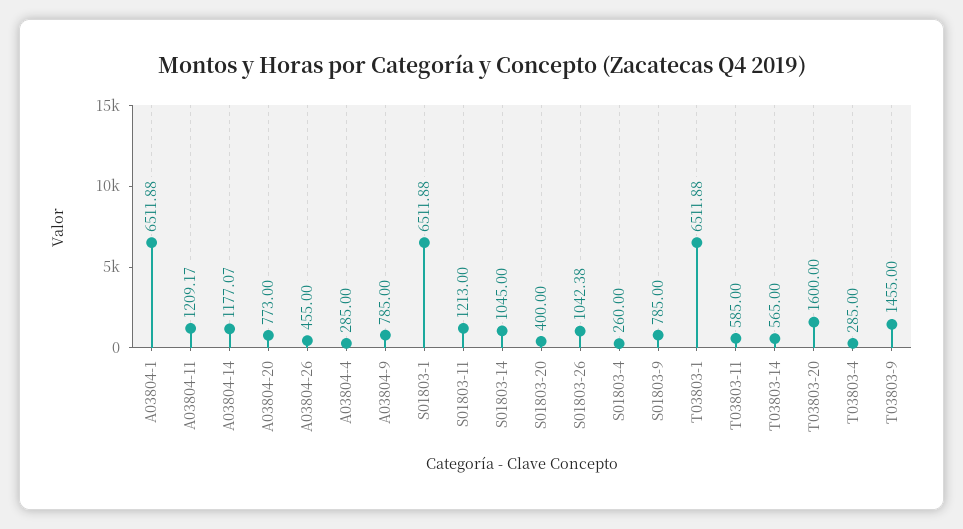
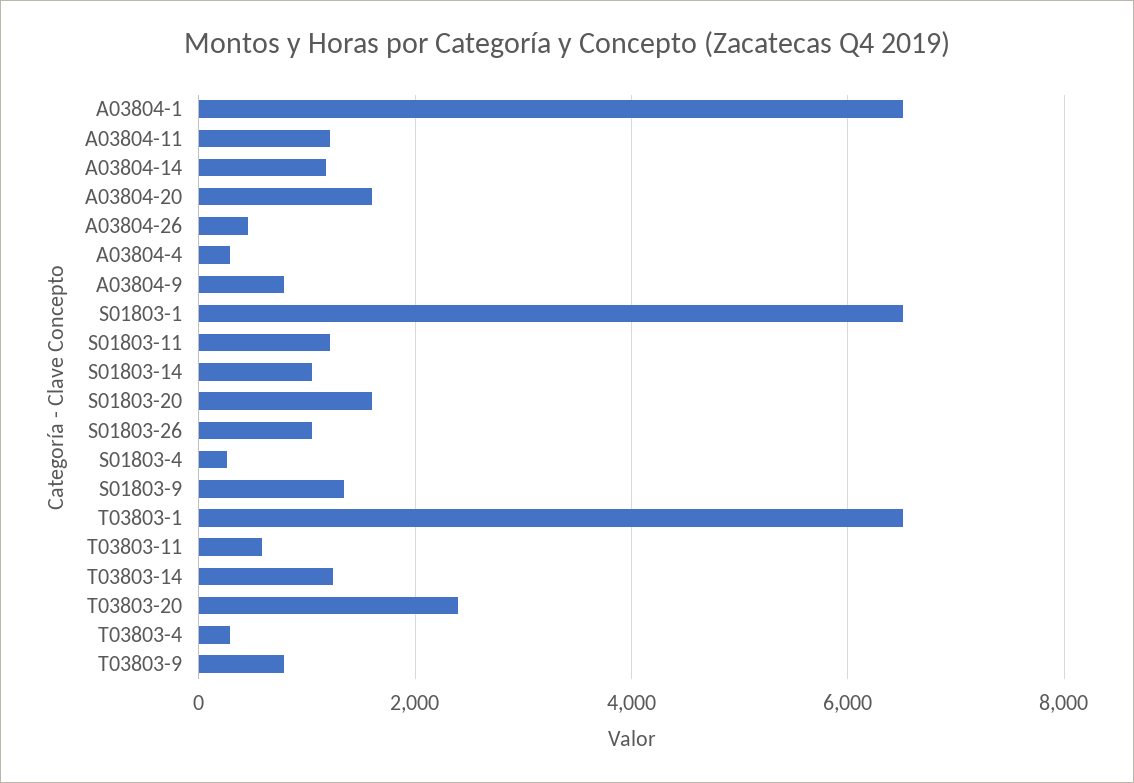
  {
    "A03804-1": 6511.88,
    "A03804-11": 1209.17,
    "A03804-14": 1177.07,
-   "A03804-20": 773,
+   "A03804-20": 1600,
    "A03804-26": 455,
    "A03804-4": 285,
    "A03804-9": 785,
    "S01803-1": 6511.88,
    "S01803-11": 1213,
    "S01803-14": 1045,
-   "S01803-20": 400,
+   "S01803-20": 1600,
    "S01803-26": 1042.38,
    "S01803-4": 260,
-   "S01803-9": 785,
+   "S01803-9": 1400,
    "T03803-1": 6511.88,
    "T03803-11": 585,
-   "T03803-14": 565,
+   "T03803-14": 1200,
-   "T03803-20": 1600,
+   "T03803-20": 2400,
    "T03803-4": 285,
-   "T03803-9": 1455
+   "T03803-9": 800
  }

> [Required action]:
The material above must be reproduced line for line, with the images omitted.

> [Task solution]:
  {
    "A03804-1": 6511.88,
    "A03804-11": 1209.17,
    "A03804-14": 1177.07,
-   "A03804-20": 773,
+   "A03804-20": 1600,
    "A03804-26": 455,
    "A03804-4": 285,
    "A03804-9": 785,
    "S01803-1": 6511.88,
    "S01803-11": 1213,
    "S01803-14": 1045,
-   "S01803-20": 400,
+   "S01803-20": 1600,
    "S01803-26": 1042.38,
    "S01803-4": 260,
-   "S01803-9": 785,
+   "S01803-9": 1400,
    "T03803-1": 6511.88,
    "T03803-11": 585,
-   "T03803-14": 565,
+   "T03803-14": 1200,
-   "T03803-20": 1600,
+   "T03803-20": 2400,
    "T03803-4": 285,
-   "T03803-9": 1455
+   "T03803-9": 800
  }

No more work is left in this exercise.